# Thoughts on Bebe dresses and this one in particular ...



## SweetCheeks (Nov 8, 2014)

Also, could this be worn to either a 10 year HS reunion dinner and/or New Years? What shoes or boots would you rec? Would a blazer be ok as a coat w/ it?


----------



## shellygrrl (Nov 8, 2014)

I've never owned anything Bebe.  Personally, I would not wear it (I don't have the body type to pull it off, and I'm not a massive fan of dresses and skirts above the knee). That said! I think you can wear it with a blazer, and if you accessorized it well with some jewelry (I'm thinking it'd look great with a necklace), it'd look fantastic.
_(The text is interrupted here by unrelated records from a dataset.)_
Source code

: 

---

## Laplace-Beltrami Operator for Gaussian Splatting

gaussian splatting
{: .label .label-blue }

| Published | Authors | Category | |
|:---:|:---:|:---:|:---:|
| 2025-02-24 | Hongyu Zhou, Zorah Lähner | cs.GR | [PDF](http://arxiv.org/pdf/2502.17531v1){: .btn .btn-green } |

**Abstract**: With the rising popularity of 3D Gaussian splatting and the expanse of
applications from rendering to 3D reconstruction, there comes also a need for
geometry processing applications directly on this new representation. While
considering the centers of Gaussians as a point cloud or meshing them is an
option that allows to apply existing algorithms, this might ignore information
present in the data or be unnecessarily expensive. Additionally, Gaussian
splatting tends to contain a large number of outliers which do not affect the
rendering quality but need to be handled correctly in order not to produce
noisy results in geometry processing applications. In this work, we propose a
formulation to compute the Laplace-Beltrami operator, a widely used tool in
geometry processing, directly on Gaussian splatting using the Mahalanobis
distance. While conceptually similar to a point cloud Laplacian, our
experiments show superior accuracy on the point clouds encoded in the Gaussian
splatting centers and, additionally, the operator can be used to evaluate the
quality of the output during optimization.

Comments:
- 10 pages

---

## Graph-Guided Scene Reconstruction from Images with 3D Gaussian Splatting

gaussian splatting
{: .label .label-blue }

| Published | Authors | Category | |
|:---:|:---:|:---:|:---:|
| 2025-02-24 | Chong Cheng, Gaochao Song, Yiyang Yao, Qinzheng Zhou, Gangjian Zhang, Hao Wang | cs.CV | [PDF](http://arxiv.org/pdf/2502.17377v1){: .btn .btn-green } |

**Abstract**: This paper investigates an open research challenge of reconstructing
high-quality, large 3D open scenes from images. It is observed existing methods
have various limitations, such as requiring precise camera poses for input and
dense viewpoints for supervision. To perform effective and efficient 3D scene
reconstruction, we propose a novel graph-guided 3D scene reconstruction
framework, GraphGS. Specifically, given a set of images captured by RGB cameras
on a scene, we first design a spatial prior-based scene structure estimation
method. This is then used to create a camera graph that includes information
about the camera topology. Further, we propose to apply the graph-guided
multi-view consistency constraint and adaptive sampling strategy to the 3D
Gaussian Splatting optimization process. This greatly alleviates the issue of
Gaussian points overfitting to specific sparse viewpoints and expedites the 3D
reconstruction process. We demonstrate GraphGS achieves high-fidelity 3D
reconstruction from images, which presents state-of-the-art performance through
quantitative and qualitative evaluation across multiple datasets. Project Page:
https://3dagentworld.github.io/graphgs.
If you're going to wear a heel, I'd suggest going mid-height (nothing over 4"). I'm not sure boots would look right with that.


----------



## suciarubia (Feb 1, 2015)

Love it, as long as it doesn't ride sky high when you bend over! I'd only wear booties with it if you have long, lean legs, as they can really make short legs look stubby, IMO. Otherwise, I'd wear pumps or strappy heels. A fitted blazer or fitted leather jacket would look great with it!


----------



## wretchedwonder (Feb 10, 2015)

Bebe quality is just okay. Nothing to write home about. I agree with @suciarubia and would only wear booties not boots. A statement necklace could be really pretty. Something like this:


----------



## clarkedakin (Mar 27, 2015)

This is not my taste. I didn't wear such dresses that  but that's my view. I think heel goes well with this one. You should wear broad earings with this.


----------



## Isra Yassin (Nov 13, 2015)

Bebe dresses are EVERYTHING!!!
  What I like about their bodycon dresses is the quality AND the fact that you can shorten it and lengthen it. I am an hourglass figure..I have this same exact dress but its knee high for me because I pull it down.Gogeous design,reminds me of henna  I got many compliments on it. 
  You have to have an eye.


----------



## MomOfThree1980 (Apr 20, 2016)

Looks great!  I think paired with a blazer for the reunion and either a pump, strappy heel, or booties would be great.  For NYE you could probably do without the blazer unless it's cold.


----------